M. Antisperm antibodies
These are antibodies produced against sperm antigens. Their presence is usually due to:
- A chronic inflammation of the urogenital system (e.g. prostatitis, epididymitis, orchitis etc.).
- A vasectomy (for men who have undergone this method of sterilization) resulting in weak or disorganized/disruptive sperm.
N. Cystic fibrosis
This is a disease which is usually combined with the absence or blockage of the vas deferens, which obviously blocks the transportation of the sperm.
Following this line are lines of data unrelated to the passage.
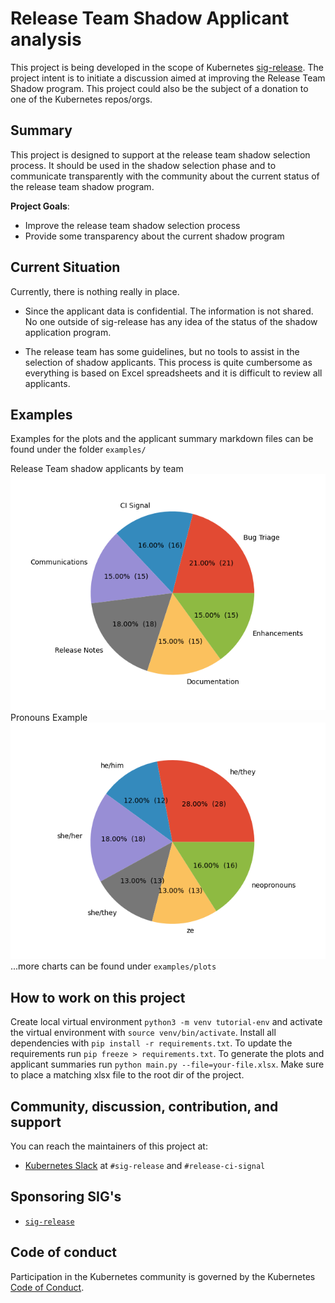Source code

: # Release Team Shadow Applicant analysis

This project is being developed in the scope of Kubernetes [sig-release](https://github.com/kubernetes/sig-release/blob/master/release-team/README.md). The project intent 
is to initiate a discussion aimed at improving the Release Team Shadow program. This project could also be the subject of a donation to one of the Kubernetes repos/orgs.

## Summary
This project is designed to support at the release team shadow selection process. It should be used in the shadow selection phase and to communicate transparently with the community about the current status of the release team shadow program.    

**Project Goals**:
* Improve the release team shadow selection process
* Provide some transparency about the current shadow program

## Current Situation
Currently, there is nothing really in place. 
* Since the applicant data is confidential. The information is not shared. No one outside of sig-release has any idea of the status of the shadow application program.

* The release team has some guidelines, but no tools to assist in the selection of shadow applicants. This process is quite cumbersome as everything is based on Excel spreadsheets and it is difficult to review all applicants.
## Examples

Examples for the plots and the applicant summary markdown files can be found under the folder `examples/`

Release Team shadow applicants by team
![example: applicants by team](./examples/plots/applicants-by-team.png)
Pronouns Example
![example: pronouns](./examples/plots/pronouns-.png)
...more charts can be found under `examples/plots`

## How to work on this project

Create local virtual environment `python3 -m venv tutorial-env` and activate the virtual environment with `source venv/bin/activate`.
Install all dependencies with `pip install -r requirements.txt`. To update the requirements run `pip freeze > requirements.txt`. 
To generate the plots and applicant summaries run `python main.py --file=your-file.xlsx`.
Make sure to place a matching xlsx file to the root dir of the project.

## Community, discussion, contribution, and support
You can reach the maintainers of this project at:

* [Kubernetes Slack](https://slack.k8s.io/) at `#sig-release` and `#release-ci-signal`

## Sponsoring SIG's
* [`sig-release`](https://github.com/kubernetes/sig-release)

## Code of conduct
Participation in the Kubernetes community is governed by the Kubernetes [Code of Conduct](code-of-conduct.md).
Lifestyle & Environmental Causes of Male Infertility
There are cases where an individual’s health profile and the way they live create conditions which may affect potentially fertility.
I. Alcohol & Drugs
Increased consumption of alcohol and/or recreational drugs (e.g. amphetamines, opioids etc.) can affect fertility in the following ways:
- Lower sperm quality
- Reduced libido
- Deregulate hormone levels
II. Testosterone & Anabolic Steroids
An intake of hormonal substances for muscle gain (e.g. anabolic steroids) for a long period can also contribute to infertility. They can potentially:
- Shrink the testicles (as the natural hormone production is disrupted)
- Reduce sperm production
- Lower the quality & quantity of sperm
Studies show that heavy smokers may suffer from moderate to severe abnormalities in their sperm as well as their erectile function.
IV. Emotional stress
Situations that cause intense feelings of anxiety, stress, etc., create conditions which disrupt spermatogenesis and can impact fertility. The main mechanism of this event is hormonal. In addition, the inability to fertilize may further lead to a worsening of the emotional situation, ultimately creating a vicious cycle.
V. Other medical conditions
Presence of tumor disease, kidney disease (e.g. kidney failure), liver disease (e.g. hepatitis or cirrhosis), major surgery, sickle-cell anemia etc., are all factors that contribute to a low sperm production.
Based on statistical data, age seems to affect fertility rate. However, there is no clear evidence whether this is attributed to age or a different pathogenic factor (e.g. prostatitis etc.).
VII. Poor Diet
Eating habits combined with a lack of certain nutrients or vitamins (e.g. vitamin C, selenium, zinc, folic acid etc.) can cause qualitative abnormalities in sperm.
Hormonal and other abnormalities that develop in obese individuals, cause serious damage to sperm in several cases.
IX. Excessive heat to the testicles
Frequent and excessive use of saunas, or jobs in environments with high temperatures, cause problems with sperm production. Sedentary work, tight underwear or trousers which alter the temperature of the testicles can also cause infertility.
X. Insecticides & other chemicals
Τhe frequent use of insecticides and other chemicals on crops and agriculture can cause hormonal abnormalities. These can lead to an increase in estrogen, which has negative effects on sperm and increases the risk of developing testicular cancer. Exposure to lead also leads to infertility.
XI. Exposure to large doses of radiation
Continuous exposure to radiation leads to damage of the seminiferous epithelium, which can mean irreversible damage to a man’s fertility.
XII. Treatments for neoplasms
Both radiation and chemotherapy used to treat various cancers, negatively affect spermatogenesis. The closer the radiotherapy to the groin area, the greater the deterioration of the seminiferous epithelium.